● 設問:
(1) 課題文によると、イヨンを演じた俳優は誰か。
(2) 課題文によると、4人が互いに励まし合って困難を乗り越えていく様子が静かな感動を呼び起こすのはなぜか。1～3文で説明せよ。
(3) 医療ドラマを評した課題文の続きを、最後の一文の後から書き継げ。

● 課題文:
——————————

医師としても人間としても成長していく4人を応援したくなる [c]Everett Collection/AFLO
医師としても人間としても成長していく4人を応援したくなる [c]Everett Collection/AFLO

医師としての姿のみならず、彼らの友情や恋愛、家族愛といった等身大の人間的在りようを生き生きと描き出した「賢い医師生活」シリーズの良さを持つ本作もまた、厚みあるキャラクターの描写はさすがだった。出戻りレジデントのイヨンのほか、仕事よりもプライベートが気になるナムギョン、出来が良いゆえに時々独りよがりになるサビ、お調子者で失敗してしまうジェイルは、みな少しずつどこかに欠点があり、劣等感や嫉妬心から足を引っ張ってしまうことも。そんななかでも互いに励まし合って困難を乗り越えていく様子は、生命が生まれてくる産婦人科という場所も相まって静かな感動を呼び起こす。イヨンを好演したコ・ユンジョンは、Netflixで「その恋、通訳できますか?」の配信が控えている。

——————————

● 演習データ:

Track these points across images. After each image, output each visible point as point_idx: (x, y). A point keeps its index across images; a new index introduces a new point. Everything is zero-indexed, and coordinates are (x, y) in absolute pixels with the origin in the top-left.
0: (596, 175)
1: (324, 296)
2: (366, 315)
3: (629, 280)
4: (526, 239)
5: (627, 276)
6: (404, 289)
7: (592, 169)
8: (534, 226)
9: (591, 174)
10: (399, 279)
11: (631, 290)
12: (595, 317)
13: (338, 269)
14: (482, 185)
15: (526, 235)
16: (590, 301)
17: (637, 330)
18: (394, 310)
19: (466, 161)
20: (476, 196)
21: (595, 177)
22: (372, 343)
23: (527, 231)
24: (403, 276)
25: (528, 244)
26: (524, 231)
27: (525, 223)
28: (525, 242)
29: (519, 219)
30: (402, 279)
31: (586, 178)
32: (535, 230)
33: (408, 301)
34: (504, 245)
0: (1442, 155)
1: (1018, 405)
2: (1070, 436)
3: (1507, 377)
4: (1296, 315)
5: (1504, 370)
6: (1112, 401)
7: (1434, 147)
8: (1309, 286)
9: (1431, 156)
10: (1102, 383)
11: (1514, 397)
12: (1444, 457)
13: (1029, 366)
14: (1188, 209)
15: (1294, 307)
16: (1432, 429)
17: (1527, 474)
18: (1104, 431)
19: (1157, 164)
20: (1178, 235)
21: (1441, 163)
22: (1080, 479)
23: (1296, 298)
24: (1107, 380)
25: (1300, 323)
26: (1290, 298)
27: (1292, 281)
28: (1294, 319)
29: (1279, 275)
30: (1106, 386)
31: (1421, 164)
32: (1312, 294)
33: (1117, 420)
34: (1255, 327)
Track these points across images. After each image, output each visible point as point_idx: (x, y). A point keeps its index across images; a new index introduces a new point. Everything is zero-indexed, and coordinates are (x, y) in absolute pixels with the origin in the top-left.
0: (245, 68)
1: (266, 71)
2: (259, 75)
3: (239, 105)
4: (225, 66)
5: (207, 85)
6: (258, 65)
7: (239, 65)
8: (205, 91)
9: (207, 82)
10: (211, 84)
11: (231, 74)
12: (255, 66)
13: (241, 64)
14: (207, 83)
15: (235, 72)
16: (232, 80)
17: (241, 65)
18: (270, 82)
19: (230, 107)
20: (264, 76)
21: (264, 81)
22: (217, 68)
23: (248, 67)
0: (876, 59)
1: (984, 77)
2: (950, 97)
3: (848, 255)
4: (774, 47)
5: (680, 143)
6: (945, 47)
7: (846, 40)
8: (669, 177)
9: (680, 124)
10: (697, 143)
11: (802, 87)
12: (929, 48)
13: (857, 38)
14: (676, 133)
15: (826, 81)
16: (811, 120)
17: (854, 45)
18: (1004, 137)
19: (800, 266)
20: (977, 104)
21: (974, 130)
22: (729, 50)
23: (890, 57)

——————————

● 解答例:
(1) コ・ユンジョンである。

(2) 4人はみな少しずつ欠点を抱え、劣等感や嫉妬心から足を引っ張ってしまうこともある。それでも励まし合って困難を乗り越えていくからである。さらに、舞台が生命の生まれてくる産婦人科であることも、その感動を強めている。

(3)
中年男性がたどる“男らしさ”からの解放から目が離せない「ソウルの家から大企業に通うキム部長の物語」

最後に、「じゃああんたが作ってみろよ」や「おっさんのパンツがなんだっていいじゃないか!」といった日本のドラマに通じる痛快さがあるドラマをおすすめしたい。『エクストリーム・ジョブ』(19)や「ムービング」などヒット作を盛り上げて来たリュ・スンリョンによる新作ヒューマンコメディドラマ「ソウルの家から大企業に通うキム部長の物語」だ。ソウルの一等地に自宅を持ち、「自分は組織にとって価値がある」と思い込んでいた不遜な中年男性キム・ナクスが、あるとき自身の地位もプライドもすべて一瞬で失う。崖っぷちに立たされた彼は、「大企業の部長」というかりそめの肩書きではない“本当の自分”を見つけ出し人生を再編しようとする。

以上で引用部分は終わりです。